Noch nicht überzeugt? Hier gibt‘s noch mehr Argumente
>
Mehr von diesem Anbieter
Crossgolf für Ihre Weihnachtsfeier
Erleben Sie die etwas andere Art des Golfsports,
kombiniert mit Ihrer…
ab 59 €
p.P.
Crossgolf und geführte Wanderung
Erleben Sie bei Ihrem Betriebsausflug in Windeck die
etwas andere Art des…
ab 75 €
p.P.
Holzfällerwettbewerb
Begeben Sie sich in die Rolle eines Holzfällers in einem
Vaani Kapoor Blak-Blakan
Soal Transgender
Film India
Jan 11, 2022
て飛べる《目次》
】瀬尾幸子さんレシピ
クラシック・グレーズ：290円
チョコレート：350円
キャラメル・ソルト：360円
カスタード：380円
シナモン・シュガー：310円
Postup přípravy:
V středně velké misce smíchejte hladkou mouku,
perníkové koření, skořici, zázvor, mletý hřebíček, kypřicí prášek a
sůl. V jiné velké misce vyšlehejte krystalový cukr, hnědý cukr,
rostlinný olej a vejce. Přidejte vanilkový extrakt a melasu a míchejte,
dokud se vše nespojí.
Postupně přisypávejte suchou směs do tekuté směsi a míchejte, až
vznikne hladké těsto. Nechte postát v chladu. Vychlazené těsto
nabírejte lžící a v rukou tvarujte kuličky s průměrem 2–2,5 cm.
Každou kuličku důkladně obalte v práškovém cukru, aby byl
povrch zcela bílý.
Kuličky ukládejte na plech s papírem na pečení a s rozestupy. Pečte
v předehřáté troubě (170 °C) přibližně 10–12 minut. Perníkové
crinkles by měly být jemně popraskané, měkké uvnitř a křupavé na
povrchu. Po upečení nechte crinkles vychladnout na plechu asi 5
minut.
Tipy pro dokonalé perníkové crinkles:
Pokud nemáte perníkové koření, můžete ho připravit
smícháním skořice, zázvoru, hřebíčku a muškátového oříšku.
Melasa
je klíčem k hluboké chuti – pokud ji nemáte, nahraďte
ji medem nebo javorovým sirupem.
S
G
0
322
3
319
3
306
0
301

• _Action item_
Extract every line in the items above that contains the word "koření".

• _Answer for the task_
perníkové koření, skořici, zázvor, mletý hřebíček, kypřicí prášek a
Pokud nemáte perníkové koření, můžete ho připravit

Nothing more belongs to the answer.